February 2, 2015

Valens Highlighted In Barron’s – UAFRS Highlights That AMD’s Credit Risk Is Being Materially Overstated By Markets

This week Valens was highlighted in a Barron’s article discussing how UAFRS-based metrics signal AMD’s credit risk is being mispriced, as well as efforts by newly appointed CEO Lisa Su to diversify and improve AMD’s operations. While credit default swaps are trading in the low 600s, levels suggesting AMD is in real financial distress, this risk pricing is not reflective of AMD’s underlying fundamentals.

Uniform Adjusted Financial Reporting Standards (UAFRS) based metrics reveal AMD has much safer fundamentals than as-reported metrics would suggest. As we highlighted last fall in an article on Seeking Alpha, AMD has robust UAFRS-based cash flows relative to operating obligations and a sizeable expected cash build. Moreover, the firm has a multi-year debt runway, sizeable market capitalization, and robust UAFRS-based recovery rate, which should allow the firm to access credit markets and refinance if necessary.

With such clear factors indicative of the firm’s safer credit profile, one may wonder what the market is missing. The answer lies in Valens’ use of UAFRS, which remove accounting distortions found in GAAP and IFRS. When using traditional as-reported financials, earnings are understated because the traditional calculation of net income does not recognize the firm’s investments in R&D as part of its operating investments. This violates one of the core principles of accounting, where expenses should be recognized in the period when the related revenue is incurred. R&D investment is an investment in the long-term cash flow generation of the company, and as such should be capitalized, not expensed. Moreover, the incorrect deduction of R&D investments as expenses makes it near-impossible to objectively compare the firm to its peers and even to its own historical performance.

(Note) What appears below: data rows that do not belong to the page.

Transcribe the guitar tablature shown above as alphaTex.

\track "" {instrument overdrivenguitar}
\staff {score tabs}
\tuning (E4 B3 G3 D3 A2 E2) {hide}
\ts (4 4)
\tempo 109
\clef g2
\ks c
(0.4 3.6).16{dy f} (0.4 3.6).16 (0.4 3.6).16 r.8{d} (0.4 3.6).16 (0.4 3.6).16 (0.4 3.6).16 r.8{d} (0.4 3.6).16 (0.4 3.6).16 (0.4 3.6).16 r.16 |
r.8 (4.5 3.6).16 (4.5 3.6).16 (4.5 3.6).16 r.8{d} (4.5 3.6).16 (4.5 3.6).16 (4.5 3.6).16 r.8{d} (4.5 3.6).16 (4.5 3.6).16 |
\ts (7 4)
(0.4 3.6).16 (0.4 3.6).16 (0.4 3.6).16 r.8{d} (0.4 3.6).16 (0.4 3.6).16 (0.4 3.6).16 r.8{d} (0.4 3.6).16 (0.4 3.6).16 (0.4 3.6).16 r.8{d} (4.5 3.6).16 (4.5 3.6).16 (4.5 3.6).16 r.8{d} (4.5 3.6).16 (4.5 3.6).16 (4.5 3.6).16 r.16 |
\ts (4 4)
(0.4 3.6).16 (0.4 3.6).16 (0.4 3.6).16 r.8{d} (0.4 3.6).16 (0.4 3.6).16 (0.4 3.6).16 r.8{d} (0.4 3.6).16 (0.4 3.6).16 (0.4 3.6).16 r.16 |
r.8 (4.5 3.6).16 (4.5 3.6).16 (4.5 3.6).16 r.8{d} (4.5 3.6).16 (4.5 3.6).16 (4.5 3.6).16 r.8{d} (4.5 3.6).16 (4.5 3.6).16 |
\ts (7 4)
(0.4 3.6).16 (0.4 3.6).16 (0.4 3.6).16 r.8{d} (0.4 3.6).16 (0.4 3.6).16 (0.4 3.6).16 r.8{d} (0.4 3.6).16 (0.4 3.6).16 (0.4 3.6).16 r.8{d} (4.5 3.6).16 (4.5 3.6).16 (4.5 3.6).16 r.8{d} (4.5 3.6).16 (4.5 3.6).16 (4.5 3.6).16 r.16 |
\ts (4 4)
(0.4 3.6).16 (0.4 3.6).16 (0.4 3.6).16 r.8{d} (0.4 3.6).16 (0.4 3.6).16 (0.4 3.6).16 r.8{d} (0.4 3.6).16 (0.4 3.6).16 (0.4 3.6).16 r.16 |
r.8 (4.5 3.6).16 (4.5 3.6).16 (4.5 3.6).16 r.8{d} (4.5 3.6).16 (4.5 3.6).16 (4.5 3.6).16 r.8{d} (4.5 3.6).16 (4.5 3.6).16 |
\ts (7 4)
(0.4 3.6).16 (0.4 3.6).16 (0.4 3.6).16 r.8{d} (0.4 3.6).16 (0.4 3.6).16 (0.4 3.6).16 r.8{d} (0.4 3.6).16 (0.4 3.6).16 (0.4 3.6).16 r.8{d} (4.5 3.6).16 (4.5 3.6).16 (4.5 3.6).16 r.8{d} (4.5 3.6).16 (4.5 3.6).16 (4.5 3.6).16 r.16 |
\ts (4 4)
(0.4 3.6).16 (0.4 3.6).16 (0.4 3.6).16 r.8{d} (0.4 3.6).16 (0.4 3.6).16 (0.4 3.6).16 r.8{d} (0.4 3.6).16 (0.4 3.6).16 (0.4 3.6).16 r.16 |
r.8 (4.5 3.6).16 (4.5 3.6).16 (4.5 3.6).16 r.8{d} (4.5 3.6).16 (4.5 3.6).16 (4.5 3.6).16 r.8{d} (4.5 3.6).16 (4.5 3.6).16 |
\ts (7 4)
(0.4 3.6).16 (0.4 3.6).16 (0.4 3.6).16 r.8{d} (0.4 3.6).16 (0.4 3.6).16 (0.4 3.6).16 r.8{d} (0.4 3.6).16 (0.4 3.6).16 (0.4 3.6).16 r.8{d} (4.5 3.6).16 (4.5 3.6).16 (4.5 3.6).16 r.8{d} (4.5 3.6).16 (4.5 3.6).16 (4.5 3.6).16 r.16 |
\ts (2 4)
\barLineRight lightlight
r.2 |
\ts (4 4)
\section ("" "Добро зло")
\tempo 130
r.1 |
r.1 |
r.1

While treatment of R&D expenses is the largest driver of the dislocation between AMD’s UAFRS and GAAP financials, other distortions include the treatment of operating leases, special items, and stock option expense amongst others. By using UAFRS, Valens removes the financial statement distortions and miscategorizations of GAAP. Some of these can be automated through consistently applied formulas; however, many must be made manually. Manual adjustments that cannot be automated include mergers and acquisitions accounting, special charges, business impairments, and others.

The practice of creating consistent, apples-to-apples comparable measures of financial performance is often considered either tedious or overly complex by even seasoned financial analysts. However, Valens Research provides regularly updated, economically relevant and reliable corporate performance, equity valuation, and credit analytics by deconstructing and then reassembling each company’s financial statements into Uniform Adjusted Financial Reporting Standards (UAFRS) for each of more than 4,000 companies around the world.